# Razr Maxx with unlocked Bootloader?



## ChaosX

Could this be true? If so, I'm dumping my Moto X.

http://www.gizbot.com/mobile/motorola-mobile-2/motorola-razr-maxx-to-come-with-unlocked-bootloader


----------



## mtrain

ChaosX said:


> Could this be true? If so, I'm dumping my Moto X.
> 
> http://www.gizbot.co...cked-bootloader


Doubt that's coming to Verizon.


----------



## TwinShadow

Actually, I think this is slightly old news. Considering that that post in particular is a month old, the Developer Edition only has seen an international release, but whether or not comes to Verizon is another matter. The post does state that Verizon will have it at $300 from signing a two year contract, but if it holds remains to be seen. Honestly, this still isn't enough of a reason to get a RAZR as I don't like the idea of an irremovable battery.


----------



## ChaosX

TwinShadow said:


> Honestly, this still isn't enough of a reason to get a RAZR as I don't like the idea of an irremovable battery.


But I'm told that there is a way to force a restart, as tho you had removed the battery. And I read one review that suggested that you almost couldn't kill this phone in less than about 17 hours. That would be soooo nice.


----------



## TwinShadow

ChaosX said:


> But I'm told that there is a way to force a restart, as tho you had removed the battery. And I read one review that suggested that you almost couldn't kill this phone in less than about 17 hours. That would be soooo nice.

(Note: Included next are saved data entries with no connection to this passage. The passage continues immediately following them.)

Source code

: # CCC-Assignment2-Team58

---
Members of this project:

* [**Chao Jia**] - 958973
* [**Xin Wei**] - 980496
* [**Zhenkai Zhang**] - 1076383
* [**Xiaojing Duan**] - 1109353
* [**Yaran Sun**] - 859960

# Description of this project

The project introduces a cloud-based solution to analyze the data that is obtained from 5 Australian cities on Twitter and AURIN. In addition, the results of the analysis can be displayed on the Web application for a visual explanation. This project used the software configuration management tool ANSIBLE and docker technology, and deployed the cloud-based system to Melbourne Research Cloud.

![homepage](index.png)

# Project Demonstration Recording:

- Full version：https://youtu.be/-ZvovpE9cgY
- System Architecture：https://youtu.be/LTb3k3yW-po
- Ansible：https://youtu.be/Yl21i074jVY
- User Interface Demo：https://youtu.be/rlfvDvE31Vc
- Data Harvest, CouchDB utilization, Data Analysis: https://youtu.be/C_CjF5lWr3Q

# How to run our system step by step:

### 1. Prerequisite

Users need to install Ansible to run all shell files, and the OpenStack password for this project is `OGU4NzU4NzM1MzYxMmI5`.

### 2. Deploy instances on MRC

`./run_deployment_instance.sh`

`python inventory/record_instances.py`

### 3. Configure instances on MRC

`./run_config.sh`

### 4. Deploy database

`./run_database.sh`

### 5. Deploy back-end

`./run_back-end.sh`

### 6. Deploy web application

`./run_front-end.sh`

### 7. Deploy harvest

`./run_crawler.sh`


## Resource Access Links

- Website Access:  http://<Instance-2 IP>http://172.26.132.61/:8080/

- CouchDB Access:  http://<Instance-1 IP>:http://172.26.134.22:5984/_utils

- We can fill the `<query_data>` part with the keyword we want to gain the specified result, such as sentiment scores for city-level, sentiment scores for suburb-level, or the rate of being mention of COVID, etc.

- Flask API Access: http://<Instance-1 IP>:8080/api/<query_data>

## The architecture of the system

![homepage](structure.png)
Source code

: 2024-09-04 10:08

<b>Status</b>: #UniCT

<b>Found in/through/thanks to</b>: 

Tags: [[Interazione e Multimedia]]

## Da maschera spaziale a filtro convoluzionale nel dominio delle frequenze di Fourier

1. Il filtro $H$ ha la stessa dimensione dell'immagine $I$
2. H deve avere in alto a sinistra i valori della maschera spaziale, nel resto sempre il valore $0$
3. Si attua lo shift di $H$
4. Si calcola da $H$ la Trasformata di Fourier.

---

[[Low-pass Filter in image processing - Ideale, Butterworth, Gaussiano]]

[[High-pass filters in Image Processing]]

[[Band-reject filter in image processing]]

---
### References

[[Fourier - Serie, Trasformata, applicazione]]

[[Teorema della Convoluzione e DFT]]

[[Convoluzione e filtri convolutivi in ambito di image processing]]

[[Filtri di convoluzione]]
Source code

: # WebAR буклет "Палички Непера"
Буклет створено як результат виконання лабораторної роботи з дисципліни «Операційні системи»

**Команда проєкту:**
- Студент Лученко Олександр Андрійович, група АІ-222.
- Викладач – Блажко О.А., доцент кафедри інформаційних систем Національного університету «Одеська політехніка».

True, there is a hardware reset built into the phone itself. My beef is that, in the rare event the battery does go bad, a user can't just simply replace the battery with a new one bought in a store like you can with the Bionic, Droid X, or most of your other Android devices. You would have to take it to Verizon in order to get a new battery. Its a rare event, but I don't want to be one of those where that does happen, which is why I don't like the idea of an irremovable battery by conventional means. Anyway, I'm sidetracking from the original topic..

Late Edit: Don't get me wrong, the RAZR is a good phone, just not for me really.


----------